Bananas have long been a staple food in Uganda. Now a start-up in the East African nation hopes the fruit can yield even more value—and prevent waste in the process. The company has begun using a throw-away part of the plant: the stalk.
When God created bananas, He gifted humans with a nutrient-rich fruit. But it needed some adjusting to become the palatable lunchbox favorite we enjoy today. Humans crossed varieties to produce the mellow tasting, mostly seedless modern varieties we now consume by the bunches. Today’s bananas grow perfectly packaged in their own eco-friendly wrappers. They are rich in copper, magnesium, potassium, and vitamins B6 and C.

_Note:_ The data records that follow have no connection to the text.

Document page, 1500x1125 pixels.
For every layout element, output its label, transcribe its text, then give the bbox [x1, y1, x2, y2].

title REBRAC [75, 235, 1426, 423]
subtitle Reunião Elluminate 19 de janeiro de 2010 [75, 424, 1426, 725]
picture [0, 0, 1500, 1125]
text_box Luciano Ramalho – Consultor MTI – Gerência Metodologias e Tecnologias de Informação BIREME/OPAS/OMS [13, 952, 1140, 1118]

Uganda is a top-10 producer of bananas worldwide. In fact, 75% of all Ugandan farmers grow bananas. The yellow fruit—technically a berry!—nourishes people who sometimes experience food shortages. The United Nations estimates the average Ugandan consumes more than 440 pounds of bananas in a year.

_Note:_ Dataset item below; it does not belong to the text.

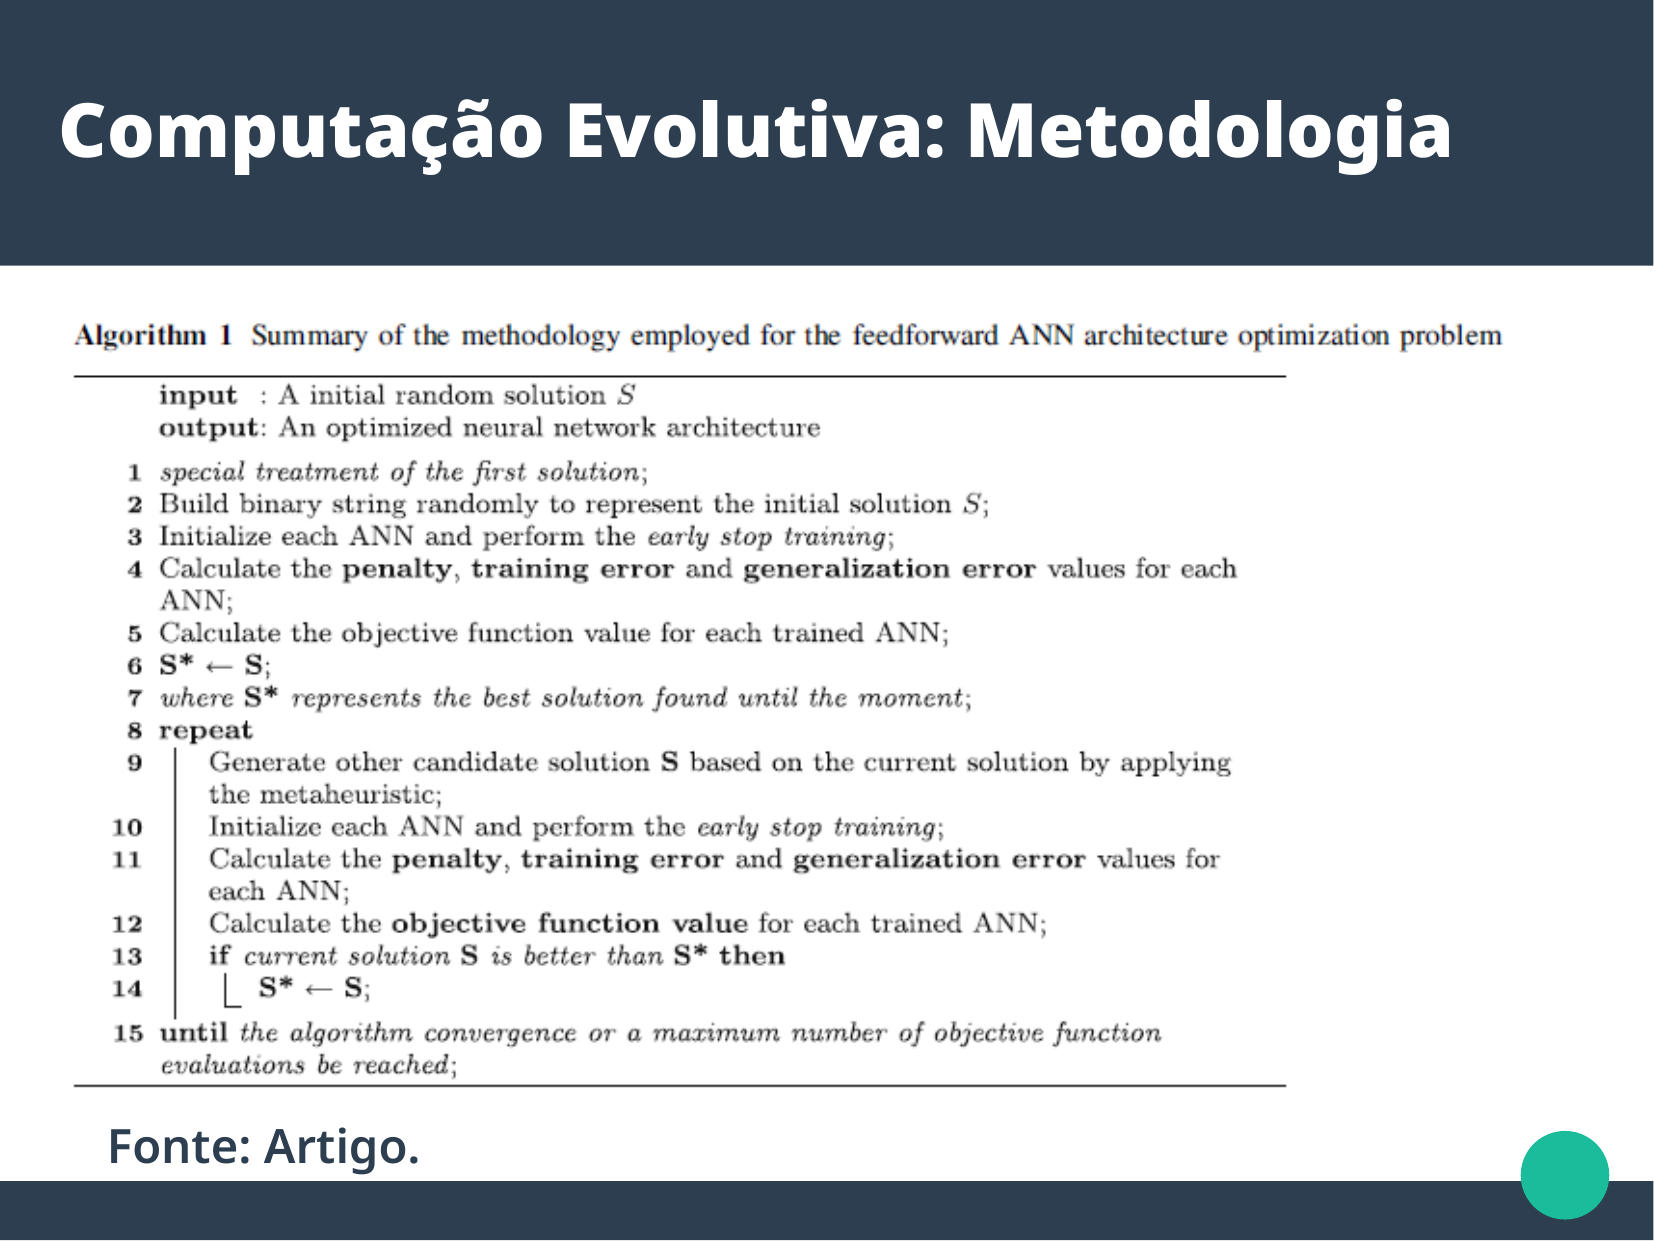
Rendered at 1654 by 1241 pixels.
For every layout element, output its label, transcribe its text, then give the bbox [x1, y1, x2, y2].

title Computação Evolutiva: Metodologia [59, 49, 1595, 207]
picture [59, 295, 1595, 1122]
list Fonte: Artigo. [56, 1113, 1593, 1178]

A banana plant produces only one bunch in its nine-month lifetime. When farmers lop bunches off, they leave the trunks to rot.
“We generate a lot of waste from the banana gardens,” says Kimani Muturi, managing director and founder of TexFad. “If this waste can be used for textiles, then we can be able to provide a sustainable product to the world.” He decided to extract the natural fibers from the discarded stalks.
At the TexFad plant in Mukono, just east of the capital Kampala, young men pile banana plant trunks in a heap. They split them with machetes and feed them into a machine. Long, leathery, moist fibers emerge. Workers hang them to dry before processing.
TexFad is experimenting with many uses for banana fibers. Carpets, placemats, lampshades, and cloth are currently in production. The company is testing other products, such as natural fiberglass and fire starter briquettes.
Muturi’s workers are also developing hair extension products from banana stalks. “The hair extensions we are making are highly biodegradable,” Muturi says. “After using, our ladies will go and bury them in the soil, and they will become manure for their vegetables.”
TexFad has 23 employees. It made about $41,000 in sales last year—its best since its 2013 launch.
This year, Muturi projects TexFad will make 2,400 carpets—more than double last year’s output. The company expects to ship banana-fiber carpets to the United States, United Kingdom, and Canada this summer.
Muturi thinks light, organically produced banana fibers could appear in paper products like money. One day, banana fiber may even replace synthetic fibers. Muturi calls it “the fiber of the future.”